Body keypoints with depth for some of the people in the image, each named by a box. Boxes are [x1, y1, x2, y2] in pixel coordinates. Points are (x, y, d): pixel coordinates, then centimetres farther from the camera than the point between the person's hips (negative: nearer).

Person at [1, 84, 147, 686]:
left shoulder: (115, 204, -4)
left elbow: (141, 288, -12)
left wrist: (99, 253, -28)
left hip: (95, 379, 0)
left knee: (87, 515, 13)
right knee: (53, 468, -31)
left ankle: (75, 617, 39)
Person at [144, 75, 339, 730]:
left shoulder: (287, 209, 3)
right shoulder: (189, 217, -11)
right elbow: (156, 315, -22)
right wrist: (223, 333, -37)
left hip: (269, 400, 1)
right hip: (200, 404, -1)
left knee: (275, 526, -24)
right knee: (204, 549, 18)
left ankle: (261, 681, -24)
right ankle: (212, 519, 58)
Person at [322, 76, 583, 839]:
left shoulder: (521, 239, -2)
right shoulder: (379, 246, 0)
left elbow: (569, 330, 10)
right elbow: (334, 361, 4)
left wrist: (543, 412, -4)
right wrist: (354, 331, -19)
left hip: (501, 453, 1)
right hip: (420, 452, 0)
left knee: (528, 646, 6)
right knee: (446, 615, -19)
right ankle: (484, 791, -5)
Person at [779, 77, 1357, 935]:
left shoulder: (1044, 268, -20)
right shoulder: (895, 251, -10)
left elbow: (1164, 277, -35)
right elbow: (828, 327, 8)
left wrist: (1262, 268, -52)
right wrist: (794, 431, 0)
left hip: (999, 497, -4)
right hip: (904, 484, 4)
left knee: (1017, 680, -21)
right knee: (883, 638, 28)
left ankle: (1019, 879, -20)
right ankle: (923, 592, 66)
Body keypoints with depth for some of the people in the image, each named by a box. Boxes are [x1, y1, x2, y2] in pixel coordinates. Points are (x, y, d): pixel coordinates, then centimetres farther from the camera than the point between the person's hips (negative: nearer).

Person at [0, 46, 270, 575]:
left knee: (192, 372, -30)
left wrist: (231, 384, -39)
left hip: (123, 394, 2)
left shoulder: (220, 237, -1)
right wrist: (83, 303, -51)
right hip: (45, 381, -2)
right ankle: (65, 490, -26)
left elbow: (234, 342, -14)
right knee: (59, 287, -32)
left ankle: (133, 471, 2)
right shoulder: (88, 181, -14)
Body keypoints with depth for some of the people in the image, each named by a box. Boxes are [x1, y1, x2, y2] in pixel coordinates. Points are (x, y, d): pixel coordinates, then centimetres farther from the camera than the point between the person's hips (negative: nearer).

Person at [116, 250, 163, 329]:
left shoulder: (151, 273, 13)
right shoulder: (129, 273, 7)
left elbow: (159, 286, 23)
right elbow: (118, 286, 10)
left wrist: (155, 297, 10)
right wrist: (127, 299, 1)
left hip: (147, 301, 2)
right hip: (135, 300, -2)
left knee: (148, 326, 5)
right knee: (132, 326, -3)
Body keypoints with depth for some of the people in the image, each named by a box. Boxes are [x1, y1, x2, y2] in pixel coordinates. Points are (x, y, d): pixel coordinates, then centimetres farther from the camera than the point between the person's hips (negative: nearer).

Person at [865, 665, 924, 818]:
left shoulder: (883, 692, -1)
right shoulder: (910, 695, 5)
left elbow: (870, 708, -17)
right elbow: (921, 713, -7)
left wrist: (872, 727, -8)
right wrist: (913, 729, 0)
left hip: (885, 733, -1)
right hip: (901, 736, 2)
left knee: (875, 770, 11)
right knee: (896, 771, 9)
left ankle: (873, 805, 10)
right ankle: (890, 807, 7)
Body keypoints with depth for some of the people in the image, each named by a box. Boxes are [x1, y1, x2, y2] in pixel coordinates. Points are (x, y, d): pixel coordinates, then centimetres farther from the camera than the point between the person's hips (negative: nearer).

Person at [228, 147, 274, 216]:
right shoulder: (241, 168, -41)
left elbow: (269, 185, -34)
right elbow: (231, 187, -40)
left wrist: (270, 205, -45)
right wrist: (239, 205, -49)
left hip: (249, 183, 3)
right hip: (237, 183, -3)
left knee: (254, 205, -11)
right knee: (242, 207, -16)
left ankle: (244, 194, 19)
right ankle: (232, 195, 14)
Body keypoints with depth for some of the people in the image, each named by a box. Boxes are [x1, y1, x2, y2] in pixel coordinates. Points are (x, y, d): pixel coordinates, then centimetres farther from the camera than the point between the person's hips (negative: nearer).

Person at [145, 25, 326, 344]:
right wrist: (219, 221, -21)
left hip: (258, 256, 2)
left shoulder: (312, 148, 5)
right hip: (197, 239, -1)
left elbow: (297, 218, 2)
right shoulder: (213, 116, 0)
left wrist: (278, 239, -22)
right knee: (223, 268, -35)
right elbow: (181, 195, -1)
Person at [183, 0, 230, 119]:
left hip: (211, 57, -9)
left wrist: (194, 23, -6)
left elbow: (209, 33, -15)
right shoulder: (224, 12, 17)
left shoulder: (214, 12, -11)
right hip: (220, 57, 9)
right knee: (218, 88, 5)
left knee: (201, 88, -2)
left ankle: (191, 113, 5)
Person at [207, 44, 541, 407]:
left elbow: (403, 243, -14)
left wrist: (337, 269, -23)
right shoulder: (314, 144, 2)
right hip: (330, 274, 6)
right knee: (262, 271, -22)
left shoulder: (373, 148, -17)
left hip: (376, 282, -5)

▸ **TASK GOAL**: Above are the entries. Quote exactly the lines from the one bearing "left elbow: (569, 330, 10)" through the one bearing "right ankle: (923, 592, 66)".

▸ **RESULT**:
left elbow: (569, 330, 10)
right elbow: (334, 361, 4)
left wrist: (543, 412, -4)
right wrist: (354, 331, -19)
left hip: (501, 453, 1)
right hip: (420, 452, 0)
left knee: (528, 646, 6)
right knee: (446, 615, -19)
right ankle: (484, 791, -5)
Person at [779, 77, 1357, 935]:
left shoulder: (1044, 268, -20)
right shoulder: (895, 251, -10)
left elbow: (1164, 277, -35)
right elbow: (828, 327, 8)
left wrist: (1262, 268, -52)
right wrist: (794, 431, 0)
left hip: (999, 497, -4)
right hip: (904, 484, 4)
left knee: (1017, 680, -21)
right knee: (883, 638, 28)
left ankle: (1019, 879, -20)
right ankle: (923, 592, 66)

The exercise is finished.